• QUESTIONS TO ANSWER:
1) Reproduce the part of the victim-and-survivor blog post that runs from "Now that the" up to and including "that didn’t happen.".
2) Write the next part of the victim-and-survivor blog post, picking up after its final sentence.

The victim is dead.
Here lies the body of victim Twinkletoes – she died feeling sorry for herself for her lack of decent parents, for the all-consuming feeling of being constantly rejected by the people that “should” love her but constantly demonstrated that they did not. She died never feeling like she was deserving of love. She died feeling unlovable. She died having only half-lived her life.
The survivor is born.
Let me introduce to you the newly born survivor Twinkletoes. She is born with an understanding of her own self-worth, with self-respect and with the understanding that other peoples’ perception of her, is not her truth. Newly born survivor Twinkletoes does not think about the things that happen in life as unfair, does not think that the world owes her anything and does not feel small, powerless or defenceless. Survivor Twinkletoes is not a child, but a powerful, independent, strong woman.
Now that the introductions are over, normal service shall commence.
Hi guys. I haven’t gone mad I promise, although something has happened. Since my last blog yesterday which sounded very strong-willed, I went back downhill slightly and started to feel a bit of a victim again. I went off to my session feeling rather pleased to be having a session. I think looking back I was hoping to go in and have T tell me what to do, what to say and what I needed to do to make things better but obviously that didn’t happen.

(Landmark coordinate records)
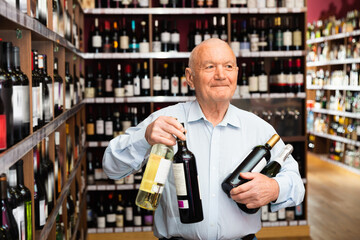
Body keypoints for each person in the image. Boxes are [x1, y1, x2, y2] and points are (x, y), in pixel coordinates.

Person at [102, 38, 305, 240]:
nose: (221, 75)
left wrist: (274, 188)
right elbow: (111, 167)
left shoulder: (258, 128)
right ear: (190, 77)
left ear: (236, 73)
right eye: (210, 67)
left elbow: (297, 185)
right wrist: (144, 138)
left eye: (228, 66)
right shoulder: (164, 122)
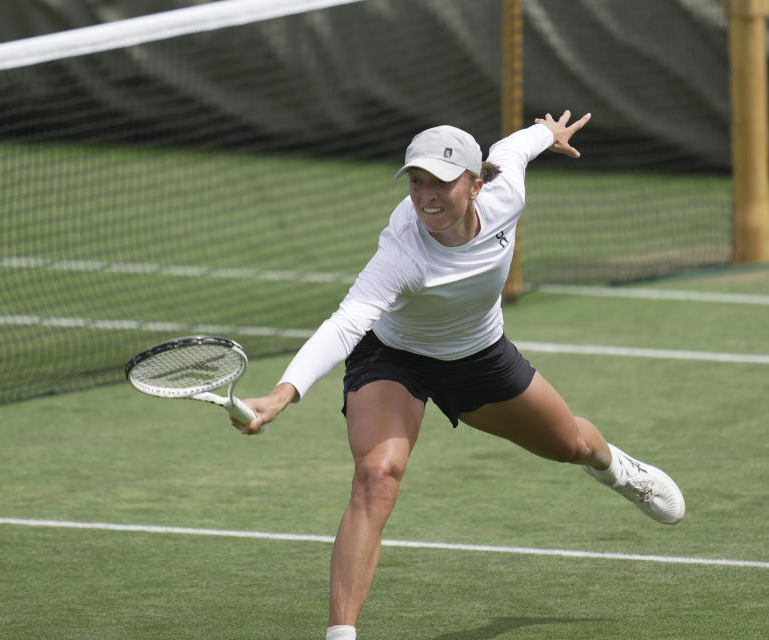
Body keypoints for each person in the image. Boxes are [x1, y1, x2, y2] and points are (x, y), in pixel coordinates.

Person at [231, 110, 685, 640]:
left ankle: (619, 471)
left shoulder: (505, 194)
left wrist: (548, 134)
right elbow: (347, 323)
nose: (426, 197)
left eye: (441, 184)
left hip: (478, 354)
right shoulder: (403, 251)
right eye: (417, 182)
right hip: (394, 356)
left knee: (571, 445)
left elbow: (514, 149)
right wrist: (282, 395)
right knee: (378, 476)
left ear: (474, 184)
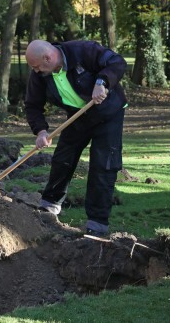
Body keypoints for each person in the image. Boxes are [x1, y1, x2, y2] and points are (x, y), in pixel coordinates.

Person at [24, 39, 128, 236]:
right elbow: (32, 104)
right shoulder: (40, 73)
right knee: (63, 158)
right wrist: (41, 131)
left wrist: (102, 81)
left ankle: (97, 223)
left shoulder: (83, 50)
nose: (36, 71)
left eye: (37, 66)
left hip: (108, 114)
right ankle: (50, 206)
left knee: (103, 165)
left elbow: (117, 62)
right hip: (78, 115)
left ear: (48, 57)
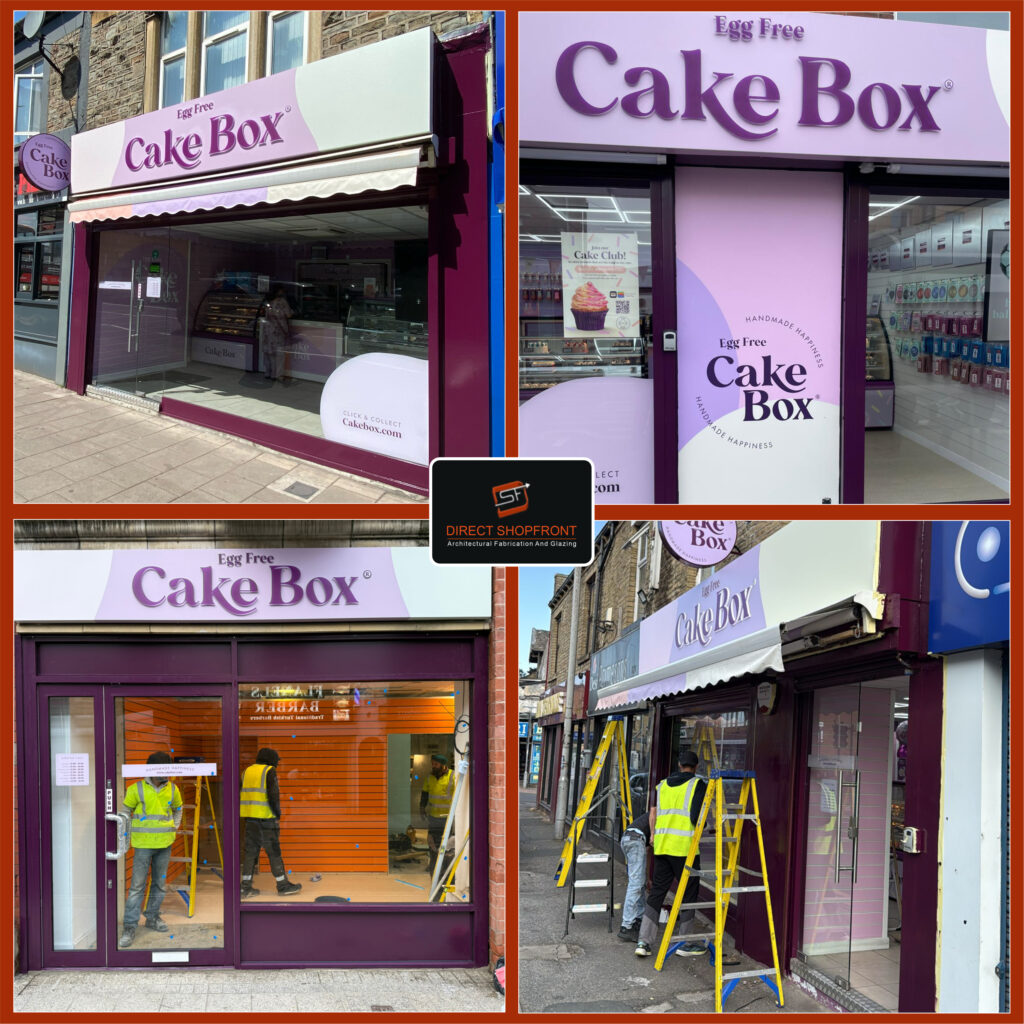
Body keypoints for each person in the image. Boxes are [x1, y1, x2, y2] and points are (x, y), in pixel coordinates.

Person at [635, 749, 708, 958]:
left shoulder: (663, 785)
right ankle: (685, 943)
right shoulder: (697, 785)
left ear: (679, 765)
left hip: (662, 846)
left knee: (657, 892)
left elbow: (656, 813)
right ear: (695, 767)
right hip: (685, 849)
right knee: (689, 894)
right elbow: (696, 817)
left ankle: (643, 942)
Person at [119, 751, 184, 947]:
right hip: (143, 845)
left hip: (164, 844)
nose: (165, 774)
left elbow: (178, 809)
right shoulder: (136, 789)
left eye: (168, 770)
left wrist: (174, 827)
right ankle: (130, 926)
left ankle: (152, 917)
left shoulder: (173, 789)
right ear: (151, 770)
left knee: (159, 884)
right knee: (137, 887)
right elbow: (124, 813)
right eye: (162, 770)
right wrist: (125, 838)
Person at [240, 747, 302, 897]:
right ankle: (283, 885)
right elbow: (273, 795)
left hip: (250, 819)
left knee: (250, 853)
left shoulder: (246, 771)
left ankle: (245, 888)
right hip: (266, 819)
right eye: (276, 761)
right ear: (270, 759)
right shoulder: (269, 771)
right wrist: (278, 814)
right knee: (274, 852)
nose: (277, 764)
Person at [617, 809, 651, 943]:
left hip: (627, 838)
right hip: (636, 839)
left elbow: (648, 850)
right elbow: (651, 848)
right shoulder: (662, 815)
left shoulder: (649, 818)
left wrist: (647, 878)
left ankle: (639, 918)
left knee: (639, 882)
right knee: (636, 885)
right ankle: (626, 926)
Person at [420, 753, 455, 875]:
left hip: (448, 818)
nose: (433, 766)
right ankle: (433, 865)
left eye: (436, 764)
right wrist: (422, 807)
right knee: (432, 843)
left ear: (442, 765)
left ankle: (445, 868)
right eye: (432, 764)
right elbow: (425, 793)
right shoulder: (430, 777)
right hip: (434, 817)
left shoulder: (452, 776)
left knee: (448, 843)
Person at [263, 287, 294, 383]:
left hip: (268, 330)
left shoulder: (268, 302)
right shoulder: (282, 302)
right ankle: (277, 375)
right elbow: (288, 315)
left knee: (268, 352)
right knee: (279, 353)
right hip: (278, 330)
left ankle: (268, 373)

• TASK ANSWERS:
1)
Now that the introductions are over, normal service shall commence.
Hi guys. I haven’t gone mad I promise, although something has happened. Since my last blog yesterday which sounded very strong-willed, I went back downhill slightly and started to feel a bit of a victim again. I went off to my session feeling rather pleased to be having a session. I think looking back I was hoping to go in and have T tell me what to do, what to say and what I needed to do to make things better but obviously that didn’t happen.

2)
I ranted, vented, moaned whatever you want to call it, I exhausted myself. T sat with me. She “heard” me, she understood and she validated but she didn’t tell me what to do to magically fix it which was a shame really… however we were (or rather I was) chatting away about it all and I said that it felt as though my mother and my father were both standing behind glass. I can see them but I can’t “get to them” and T said “and they probably can’t hear you either if they are behind glass” and I agreed. I said to T that when I was a child and visited my Dad for the day, he would always ask me at some point in the afternoon (awkwardly) what time I wanted to go home. I never knew the answer to this and it always made me feel very uncomfortable. I told T that I never knew the “right” answer so I would always say very timidly that I didn’t mind, it was up to him.. whenever. He used to get a bit annoyed because he clearly wanted me to decide but I was a child. Sometimes he would say things like “well do you want to stay for dinner or not?” and I wouldn’t know whether he wanted me to say yes or whether saying yes was putting him out and so I would say the same thing, I don’t mind – it’s up to you”. I gave a few examples of these silly scenarios and T said that even when I was a child he put it all on me to decide. He couldn’t ever be the adult, the father and just make a decision and tell me what we were doing. I said that was true and that also I was always so worried about saying or doing the wrong thing and pushing him away that I was always playing the good girl. I said to T:
“Neither of them can handle my feelings. Neither of them can validate how I feel. Neither can take themselves out of the picture for even a moment and try to see where I am coming from. Neither of them can apologise when they are wrong or have hurt me, intentionally or not”.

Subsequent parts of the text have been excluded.